*Records for this task*
------------------------------
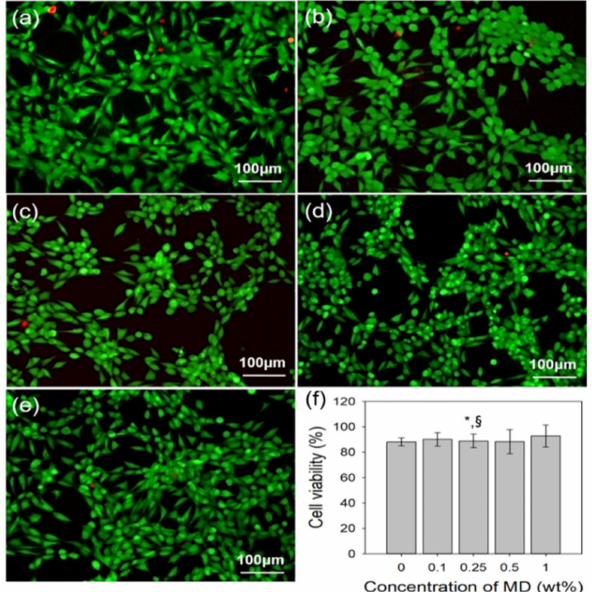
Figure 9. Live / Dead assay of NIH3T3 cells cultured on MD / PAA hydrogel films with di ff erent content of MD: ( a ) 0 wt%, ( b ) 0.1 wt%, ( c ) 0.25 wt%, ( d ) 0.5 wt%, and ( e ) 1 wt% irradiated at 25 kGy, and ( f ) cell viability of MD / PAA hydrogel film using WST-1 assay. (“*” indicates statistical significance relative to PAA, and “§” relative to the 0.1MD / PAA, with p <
------------------------------
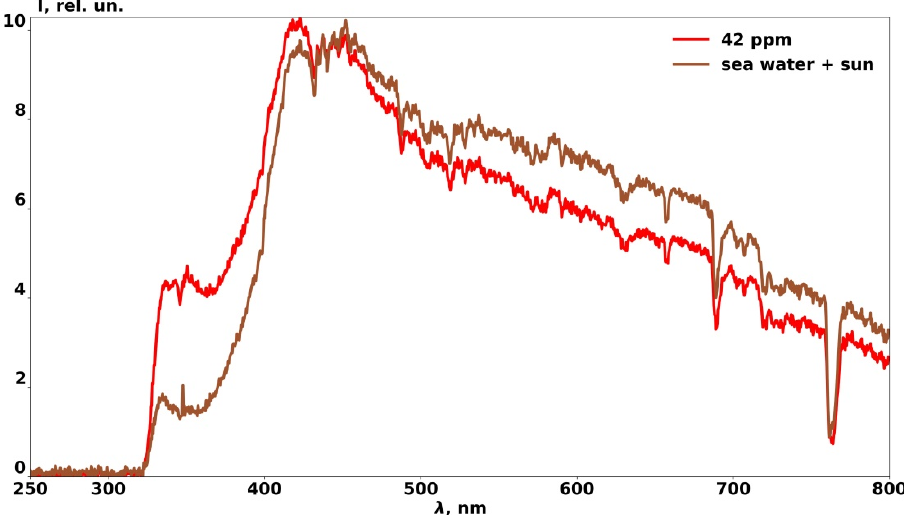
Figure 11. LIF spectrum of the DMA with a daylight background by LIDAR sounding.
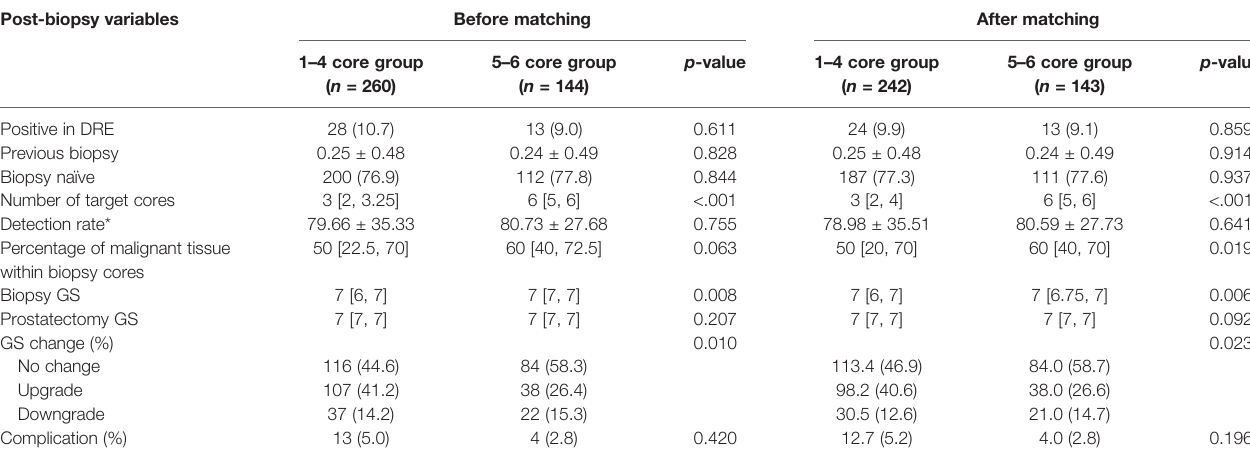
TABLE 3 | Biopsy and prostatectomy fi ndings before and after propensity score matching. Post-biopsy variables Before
------------------------------
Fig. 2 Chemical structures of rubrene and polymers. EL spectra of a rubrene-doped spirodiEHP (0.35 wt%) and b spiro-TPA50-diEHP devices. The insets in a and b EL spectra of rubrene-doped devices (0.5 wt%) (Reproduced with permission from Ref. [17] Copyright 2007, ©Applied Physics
------------------------------
*About this exercise*
From the line containing "Figure 11. LIF" through the line containing "TABLE 3 | Biopsy", copy every line above exactly, without pictures.

*Reply to the exercise*
Figure 11. LIF spectrum of the DMA with a daylight background by LIDAR sounding.
TABLE 3 | Biopsy and prostatectomy fi ndings before and after propensity score matching. Post-biopsy variables Before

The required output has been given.